Évidemment, au fond de la piqûre la Cicadelle trouve de quoi s’alimenter. Or que consomme-t-elle ? Suivant toute apparence, quelques lampées à base d’albumine, car la chétive n’est elle-même, pour la majeure part, qu’un granule de semblable matière. Ce principe abonde dans toutes les plantes, et il est à croire que l’insecte en fait largement usage pour suffire à la dépense de l’élément visqueux nécessaire à la formation de l’écume. Perfectionné dans le canal digestif et lancé par l’intestin à mesure que la pochette soufflante expulse sa bulle d’air, quelque produit albuminoïde pourrait bien donner au liquide l’aptitude à se gonfler en mousse de longue conservation.

 

Si l’on se demande quel avantage la Cicadelle retire de son amas d’écume, une réponse aussitôt vient très plausible : sous cette couverture, l’insecte se tient au frais et se dérobe aux regards de ses persécuteurs : il y brave les coups de soleil et les atteintes des parasites.

 

Ainsi fait, sous le manteau de son immondice, le Criocère du lis, qui néanmoins, à son grand détriment, rejette son orde casaque et descend à nu de la plante sur le sol, où il doit s’enterrer pour y baver sa coque.
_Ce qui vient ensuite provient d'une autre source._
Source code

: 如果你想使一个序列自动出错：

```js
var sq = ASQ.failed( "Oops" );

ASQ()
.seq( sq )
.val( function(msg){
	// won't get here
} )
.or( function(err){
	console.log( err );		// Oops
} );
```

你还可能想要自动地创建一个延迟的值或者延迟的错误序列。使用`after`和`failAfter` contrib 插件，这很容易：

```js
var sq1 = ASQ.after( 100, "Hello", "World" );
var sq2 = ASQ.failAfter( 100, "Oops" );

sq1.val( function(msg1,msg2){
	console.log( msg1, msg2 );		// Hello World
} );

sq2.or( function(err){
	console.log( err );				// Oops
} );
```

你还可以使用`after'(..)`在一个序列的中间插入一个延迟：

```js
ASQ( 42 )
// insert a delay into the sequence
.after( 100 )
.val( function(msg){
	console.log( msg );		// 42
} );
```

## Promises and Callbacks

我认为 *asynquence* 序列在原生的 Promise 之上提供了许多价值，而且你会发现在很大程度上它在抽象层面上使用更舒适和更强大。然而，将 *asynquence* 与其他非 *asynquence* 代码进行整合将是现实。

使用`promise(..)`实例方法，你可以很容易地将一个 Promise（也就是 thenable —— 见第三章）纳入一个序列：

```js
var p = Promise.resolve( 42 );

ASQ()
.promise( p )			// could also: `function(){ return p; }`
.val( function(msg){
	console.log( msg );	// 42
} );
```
En ce moment critique, le Diptère le guette et lui confie ses œufs, germe d’une vermine qui lui rongera les flancs.

 

Mieux avisée, la Cicadelle ne connaît pas les périls du déménagement. Soumise à des retouches sommaires qui jamais ne suspendent son activité, elle prend la forme adulte au sein même de son bastion, à l’abri d’un rempart visqueux capable de rebuter tout assaillant. Là, parfaite sécurité quand l’heure difficile est venue de s’arracher de sa vieille peau et d’en revêtir une autre, toute neuve et mieux enjolivée ; là, profonde paix pour l’excoriation et pour l’étalage des atours de l’âge mûr.

 

L’insecte n’émerge de sa fraîche mousseline que devenu adulte sous forme d’une mignonne Cigale bariolée de brun. Apte alors à des bonds énormes et brusques, qui la projettent loin de l’agresseur, elle mène vie facile, peu troublée par l’ennemi.

 

En vérité, comme système défensif, le donjon d’écume est magnifique invention, bien supérieure à l’abject ouvrage de l’exploiteur du lis. Chose étrange : ce système n’a pas d’imitateurs parmi les races les plus étroitement apparentées avec la souffleuse d’écume !

 

En sa forme de larve, le Criocère de l’asperge est ravagé par le Diptère, faute de s’habiller de fiente à l’exemple de son congénère du lis. De même sur les herbages, sur les arbres déployant leurs tendres feuilles, abondent d’autres Cicadelles, non moins exposées au péril de la fauvette cherchant tendre becquée pour ses petits, et pas une d’elles, tant qu’il y en a, ne s’avise de faire mousser la sève extravasée par la piqûre du suçoir.

 

Elles ont bien la pompe élévatoire, travaillant chez toutes de façon pareille ; mais elles ne savent faire machine soufflante du bout de l’intestin. Pourquoi ? Parce que les instincts ne s’acquièrent pas. Ce sont des aptitudes originelles, accordées ici et refusées là, sans que le temps, en une lente incubation, puisse les susciter, ni une organisation similaire les imposer.